The problem is that your definition of risk may not be the same as others', and so there isn't always agreement on what is ok and not ok to do. And regardless, humans are notoriously bad at risk assessment.
> This is really well explored space in C++. Just using value semantics, shared_ptr, and RAII instead of naked news and reckless mallocs would improve several "old" codebase I have worked in. Maybe people shouldn't be reaching for const_cast so often, and similar.
Right, and all that is exactly the point: all of that stuff is in wide use out there, and I suspect not just in "old" code bases. So there's still not consensus on what's safe to use and what's too risky.
And regardless, I have enough to think about when I'm building something.

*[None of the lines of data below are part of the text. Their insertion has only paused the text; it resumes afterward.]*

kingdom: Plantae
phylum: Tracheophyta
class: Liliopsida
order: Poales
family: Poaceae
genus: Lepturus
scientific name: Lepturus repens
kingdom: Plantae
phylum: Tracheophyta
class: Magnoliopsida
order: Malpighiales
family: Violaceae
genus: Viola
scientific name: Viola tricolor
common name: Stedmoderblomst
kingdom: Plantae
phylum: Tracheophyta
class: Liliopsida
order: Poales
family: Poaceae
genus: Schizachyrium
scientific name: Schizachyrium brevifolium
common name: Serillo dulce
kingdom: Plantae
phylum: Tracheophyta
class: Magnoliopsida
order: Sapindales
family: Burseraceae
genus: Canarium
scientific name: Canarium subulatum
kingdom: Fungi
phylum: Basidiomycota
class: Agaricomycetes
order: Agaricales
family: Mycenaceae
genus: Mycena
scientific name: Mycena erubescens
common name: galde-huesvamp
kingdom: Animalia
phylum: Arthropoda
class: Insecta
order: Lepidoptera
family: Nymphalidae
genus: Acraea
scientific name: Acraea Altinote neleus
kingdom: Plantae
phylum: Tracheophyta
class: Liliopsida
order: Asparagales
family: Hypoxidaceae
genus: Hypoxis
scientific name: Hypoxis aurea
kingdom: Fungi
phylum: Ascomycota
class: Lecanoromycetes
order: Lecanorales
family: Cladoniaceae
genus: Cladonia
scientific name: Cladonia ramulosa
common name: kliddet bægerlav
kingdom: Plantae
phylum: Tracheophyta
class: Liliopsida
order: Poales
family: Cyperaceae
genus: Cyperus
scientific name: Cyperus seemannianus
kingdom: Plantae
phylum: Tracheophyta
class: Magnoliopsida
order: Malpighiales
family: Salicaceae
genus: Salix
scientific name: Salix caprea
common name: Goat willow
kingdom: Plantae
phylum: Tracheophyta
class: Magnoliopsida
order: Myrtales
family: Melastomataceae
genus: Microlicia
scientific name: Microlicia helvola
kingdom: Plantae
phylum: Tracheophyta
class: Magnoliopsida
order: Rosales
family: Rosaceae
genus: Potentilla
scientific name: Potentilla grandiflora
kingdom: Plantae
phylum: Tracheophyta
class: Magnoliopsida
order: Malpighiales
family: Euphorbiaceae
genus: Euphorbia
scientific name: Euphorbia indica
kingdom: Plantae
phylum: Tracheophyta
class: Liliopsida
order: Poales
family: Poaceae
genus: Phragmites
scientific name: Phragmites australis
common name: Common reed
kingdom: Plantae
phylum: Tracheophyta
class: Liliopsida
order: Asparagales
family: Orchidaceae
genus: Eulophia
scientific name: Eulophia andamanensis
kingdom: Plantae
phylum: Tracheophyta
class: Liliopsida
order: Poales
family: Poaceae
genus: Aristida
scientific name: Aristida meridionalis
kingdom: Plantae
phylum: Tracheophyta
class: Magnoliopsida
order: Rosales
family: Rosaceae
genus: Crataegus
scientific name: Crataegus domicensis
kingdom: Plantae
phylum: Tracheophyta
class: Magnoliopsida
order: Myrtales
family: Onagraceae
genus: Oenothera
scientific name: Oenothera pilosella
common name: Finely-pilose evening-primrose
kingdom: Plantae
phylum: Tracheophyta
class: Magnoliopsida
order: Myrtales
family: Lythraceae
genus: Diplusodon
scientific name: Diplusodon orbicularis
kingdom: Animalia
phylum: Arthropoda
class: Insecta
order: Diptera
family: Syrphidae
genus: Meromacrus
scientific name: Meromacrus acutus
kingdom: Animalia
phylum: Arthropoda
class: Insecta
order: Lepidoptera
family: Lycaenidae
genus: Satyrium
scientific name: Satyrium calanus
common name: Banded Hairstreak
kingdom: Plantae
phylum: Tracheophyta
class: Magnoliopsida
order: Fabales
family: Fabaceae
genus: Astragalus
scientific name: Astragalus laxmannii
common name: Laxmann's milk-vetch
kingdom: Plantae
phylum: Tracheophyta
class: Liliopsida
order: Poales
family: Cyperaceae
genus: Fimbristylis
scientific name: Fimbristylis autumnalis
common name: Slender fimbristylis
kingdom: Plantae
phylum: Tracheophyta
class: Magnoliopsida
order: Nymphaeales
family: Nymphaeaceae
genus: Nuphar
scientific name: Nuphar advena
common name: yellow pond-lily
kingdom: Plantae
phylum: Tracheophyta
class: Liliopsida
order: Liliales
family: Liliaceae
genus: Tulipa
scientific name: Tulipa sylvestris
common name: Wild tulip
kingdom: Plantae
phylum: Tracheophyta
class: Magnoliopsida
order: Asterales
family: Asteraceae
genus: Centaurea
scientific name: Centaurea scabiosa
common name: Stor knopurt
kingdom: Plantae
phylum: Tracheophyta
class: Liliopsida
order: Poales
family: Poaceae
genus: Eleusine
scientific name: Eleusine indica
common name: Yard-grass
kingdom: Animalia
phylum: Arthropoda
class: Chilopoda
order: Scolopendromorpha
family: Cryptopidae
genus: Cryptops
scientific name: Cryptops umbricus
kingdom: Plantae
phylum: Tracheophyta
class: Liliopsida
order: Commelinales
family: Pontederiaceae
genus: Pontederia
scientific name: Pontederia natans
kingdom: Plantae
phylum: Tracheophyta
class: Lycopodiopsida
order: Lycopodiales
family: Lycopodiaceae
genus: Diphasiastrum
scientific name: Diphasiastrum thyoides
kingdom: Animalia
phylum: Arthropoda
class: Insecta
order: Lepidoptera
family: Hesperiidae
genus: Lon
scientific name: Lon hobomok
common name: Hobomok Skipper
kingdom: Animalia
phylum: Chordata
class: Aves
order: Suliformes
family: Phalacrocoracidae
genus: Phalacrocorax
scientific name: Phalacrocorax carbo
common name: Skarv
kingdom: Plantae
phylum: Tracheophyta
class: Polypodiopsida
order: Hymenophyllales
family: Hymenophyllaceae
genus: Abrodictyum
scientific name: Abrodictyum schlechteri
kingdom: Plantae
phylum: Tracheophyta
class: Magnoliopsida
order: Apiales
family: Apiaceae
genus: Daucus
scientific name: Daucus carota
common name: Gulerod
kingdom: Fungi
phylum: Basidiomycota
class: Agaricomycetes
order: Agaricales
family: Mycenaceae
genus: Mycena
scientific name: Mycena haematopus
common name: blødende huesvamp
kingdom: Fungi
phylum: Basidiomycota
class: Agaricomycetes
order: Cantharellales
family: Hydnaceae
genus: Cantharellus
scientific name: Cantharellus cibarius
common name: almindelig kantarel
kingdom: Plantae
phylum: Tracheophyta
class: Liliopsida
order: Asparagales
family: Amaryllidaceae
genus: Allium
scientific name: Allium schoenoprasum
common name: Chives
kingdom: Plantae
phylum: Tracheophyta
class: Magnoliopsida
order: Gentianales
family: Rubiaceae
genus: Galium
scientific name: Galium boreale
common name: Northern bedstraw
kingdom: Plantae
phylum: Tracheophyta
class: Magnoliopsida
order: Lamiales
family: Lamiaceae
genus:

Remembering the rules of what language features and APIs I should and shouldn't use is added noise that I don't want. Having to make quick risk assessments about particular constructs is not something I want to be doing. I'd rather just write in a safer language, and the compiler will error out if I do something that would otherwise be too risky. And as a bonus, other people are making those risk assessments up-front for me, people in a much better position than I am to do so in the first place, people who understand the consequences and trade offs better than I do.
I really like this value proposition: "if the compiler successfully compiles the code, there will be no buffer overruns or use-after-free bugs in it" (certainly there's the possibility of compiler bugs, but that's the only vector for failures here). For C++, at best, we can only say, "if you use only a particular subset of the language and standard library that the compiler will not define or enforce for you (find a third party definition or define it yourself, and then be very very careful when coding that you adhere to it, without anyone or anything checking your work), then you probably won't have any buffer overruns or use-after-free bugs." To me, that's almost worse than useless; even if I find a C++-subset definition that I think is reasonable, I'm still not really protected, because I still have to perfectly adhere to it. And even if I do, I'm still at the mercy of that subset definition being "correct".